Around 1.80m (six feet) from snout to tail and tipping the scales at up to 27 kilos (60 pounds), the plant-eating reptile is one of the biggest-known lizards ever to have lived on land.
It competed with mammals for food in the humid tropical forests of Southeast Asia.
A fossil of the beast, found in sediment in Sagaing district in Myanmar, has been dated to the late-middle Eocene period, when Earth was so hot there was no ice at its poles.

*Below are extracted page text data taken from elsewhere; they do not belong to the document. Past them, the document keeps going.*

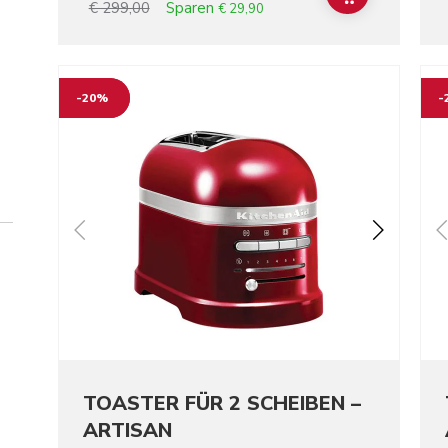
Sparen
€ 299,00
€ 29,90
Go to detail page
Go t
-20%
-
TOASTER FÜR 2 SCHEIBEN –
ARTISAN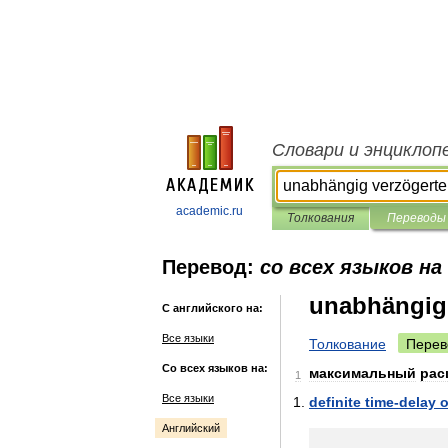
Словари и энциклоп
academic.ru
Толкования
Переводы
Перевод:
со всех языков на
unabhängig 
С английского на:
Все языки
Толкование
Перев
Со всех языков на:
максимальный
рас
1
Все языки
definite
time
-
delay
o
Английский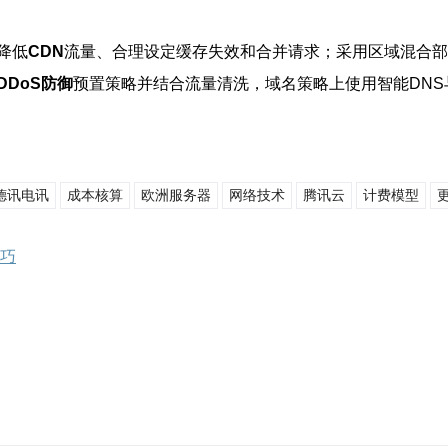
降低
CDN
流量、合理设定缓存失效和合并请求；采用区域混合部
DDoS防御
预置策略并结合流量清洗，域名策略上使用智能DN
德讯电讯
成本核算
欧洲服务器
网络技术
腾讯云
计费模型
技巧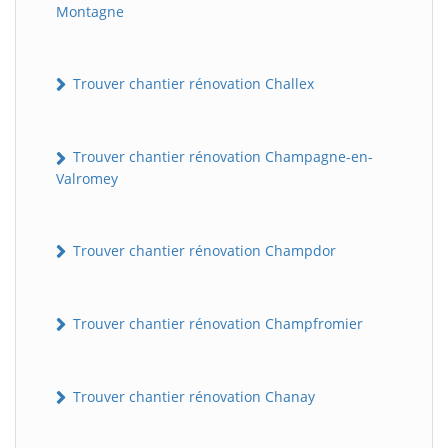
Montagne
Trouver chantier rénovation Challex
Trouver chantier rénovation Champagne-en-
Valromey
Trouver chantier rénovation Champdor
Trouver chantier rénovation Champfromier
Trouver chantier rénovation Chanay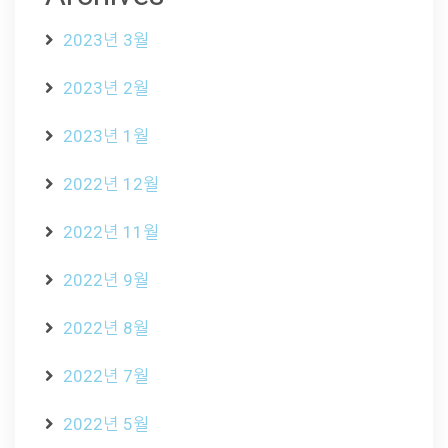
2023년 3월
2023년 2월
2023년 1월
2022년 12월
2022년 11월
2022년 9월
2022년 8월
2022년 7월
2022년 5월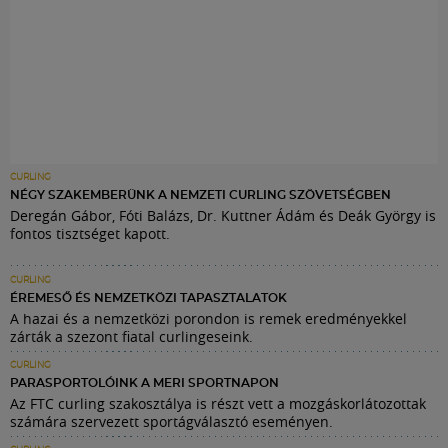
CURLING
NÉGY SZAKEMBERÜNK A NEMZETI CURLING SZÖVETSÉGBEN
Deregán Gábor, Fóti Balázs, Dr. Kuttner Ádám és Deák György is
fontos tisztséget kapott.
CURLING
ÉREMESŐ ÉS NEMZETKÖZI TAPASZTALATOK
A hazai és a nemzetközi porondon is remek eredményekkel
zárták a szezont fiatal curlingeseink.
CURLING
PARASPORTOLÓINK A MERI SPORTNAPON
Az FTC curling szakosztálya is részt vett a mozgáskorlátozottak
számára szervezett sportágválasztó eseményen.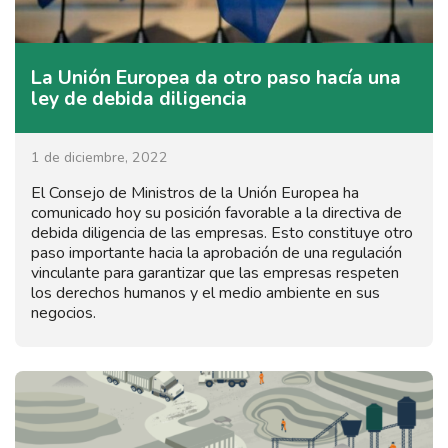
La Unión Europea da otro paso hacía una
ley de debida diligencia
1 de diciembre, 2022
El Consejo de Ministros de la Unión Europea ha
comunicado hoy su posición favorable a la directiva de
debida diligencia de las empresas. Esto constituye otro
paso importante hacia la aprobación de una regulación
vinculante para garantizar que las empresas respeten
los derechos humanos y el medio ambiente en sus
negocios.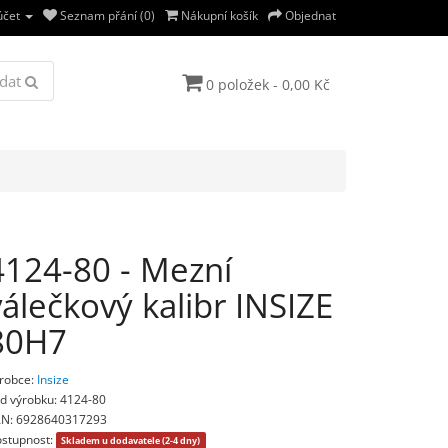
účet
Seznam přání (0)
Nákupní košík
Objednat
dat
0 položek - 0,00 Kč
4124-80 - Mezní
válečkový kalibr INSIZE
80H7
robce:
Insize
d výrobku: 4124-80
N: 6928640317293
stupnost:
Skladem u dodavatele (2-4 dny)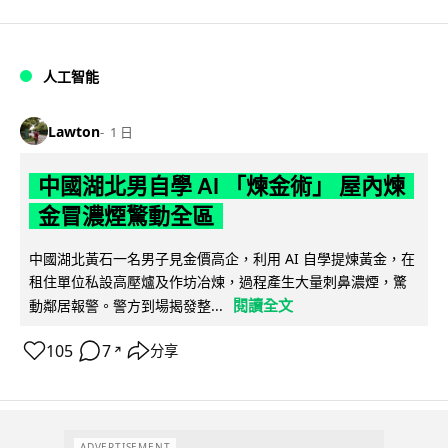
人工智能
Lawton
1 日
中國湖北男自學 AI 「煉金術」 屋內煉
金冒濃煙驚動全區
中國湖北黃石一名男子見金價高企，利用 AI 自學提煉黃金，在
租住單位私設高壓爐及作坊冶煉，過程產生大量刺鼻濃煙，驚
閱讀全文
動鄰居報警。警方到場揭發整...
105
7
分享
↗
ADVERTISEMENT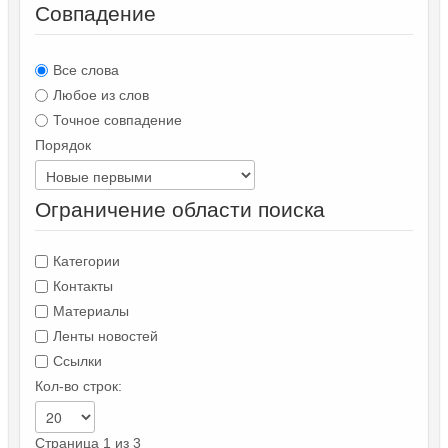
Совпадение
Все слова
Любое из слов
Точное совпадение
Порядок
Ограничение области поиска
Категории
Контакты
Материалы
Ленты новостей
Ссылки
Кол-во строк:
Страница 1 из 3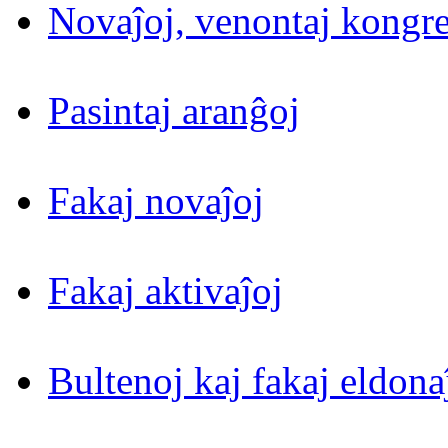
Novaĵoj, venontaj kongre
Pasintaj aranĝoj
Fakaj novaĵoj
Fakaj aktivaĵoj
Bultenoj kaj fakaj eldona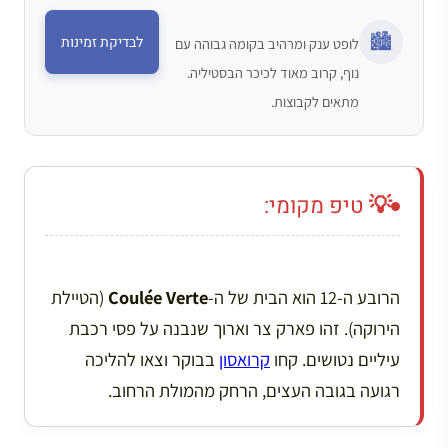
🏙️
לבדיקת זמינות
לופט ענק ומרהיב בקומה גבוהה עם
נוף, קרוב מאוד לכיכר הבסטיליה.
מתאים לקבוצות.
💡 טיפ מקומי:
הרובע ה-12 הוא הבית של ה-
Coulée Verte
(הטיילת
הירוקה). זהו פארק צר וארוך שנבנה על פסי רכבת
עיליים נטושים. קחו
קרואסון
בבוקר וצאו להליכה
רגועה בגובה העצים, הרחק מהמולת הרחוב.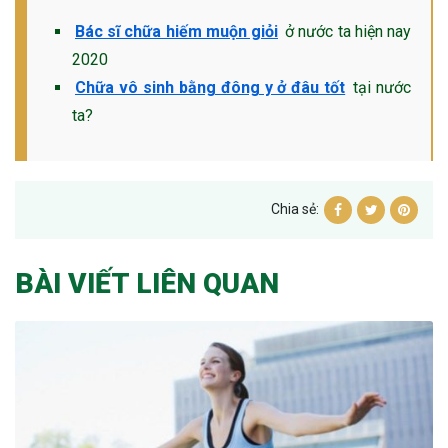
Bác sĩ chữa hiếm muộn giỏi
ở nước ta hiện nay
2020
Chữa vô sinh bằng đông y ở đâu tốt
tại nước
ta?
Chia sẻ:
BÀI VIẾT LIÊN QUAN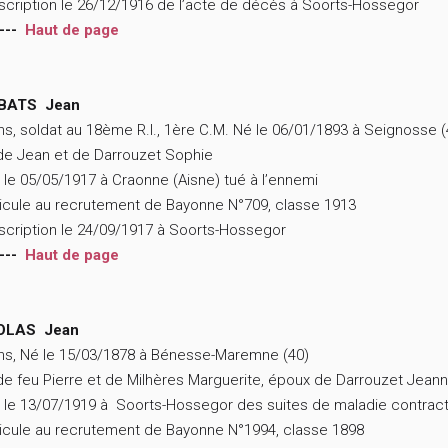
scription le 26/12/1916 de l’acte de décès à Soorts-Hossegor
---
Haut de page
BATS Jean
ns, soldat au 18ème R.I., 1ère C.M. Né le 06/01/1893 à Seignosse (
 de Jean et de Darrouzet Sophie
 le 05/05/1917 à Craonne (Aisne) tué à l’ennemi
icule au recrutement de Bayonne N°709, classe 1913
scription le 24/09/1917 à Soorts-Hossegor
---
Haut de page
OLAS Jean
ns, Né le 15/03/1878 à Bénesse-Maremne (40)
 de feu Pierre et de Milhères Marguerite, époux de Darrouzet Jean
 le 13/07/1919 à Soorts-Hossegor des suites de maladie contrac
icule au recrutement de Bayonne N°1994, classe 1898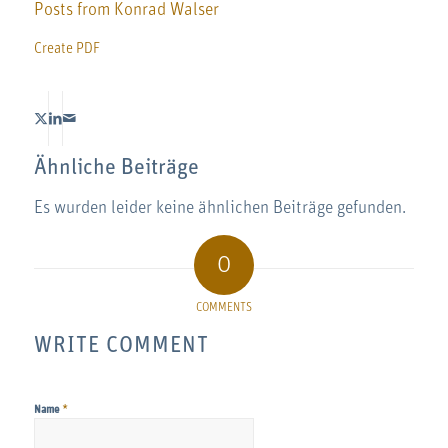
Posts from Konrad Walser
Create PDF
Ähnliche Beiträge
Es wurden leider keine ähnlichen Beiträge gefunden.
0
COMMENTS
WRITE COMMENT
*
Name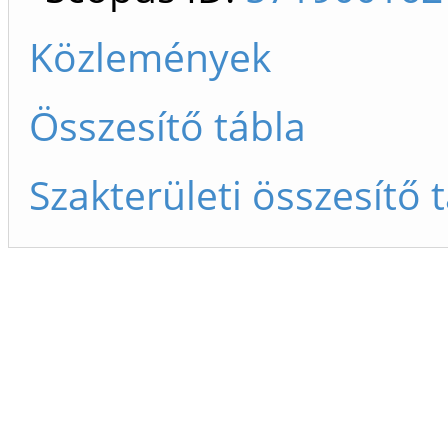
Közlemények
Összesítő tábla
Szakterületi összesítő 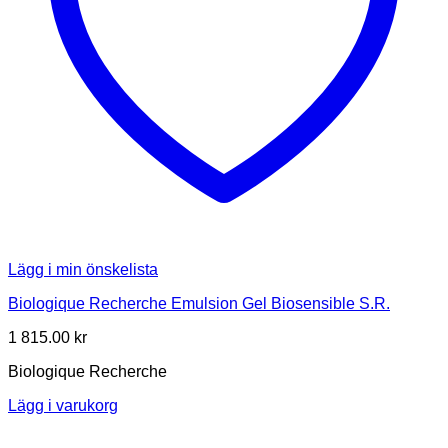
Lägg i min önskelista
Biologique Recherche Emulsion Gel Biosensible S.R.
1 815.00
kr
Biologique Recherche
Lägg i varukorg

“We think the warm climate during that period of time allowed the evolution of a large body size and the ability of plant-eating lizards to successfully compete in mammal faunas,” said Jason Head of the University of Nebraska at Lincoln who led the analysis.
The palaeontologists have named the long-extinct species Barbaturex morrisoni.
“Barbaturex” means “bearded king,” after the team found ridges on the underside of the jaw that give lizards a beard-like appearance. “Morrisoni” is in tribute to Doors frontman Morrison, famed for his fascination with reptiles and shamanism.
“I was listening to The Doors quite a bit during research,” said Head.
“Some of their musical imagery includes reptiles and ancient places, and Jim Morrison was of course the Lizard King, so it kind of came together.”
The study appears in the British scientific journal Proceedings of the Royal Society B: Biological Sciences.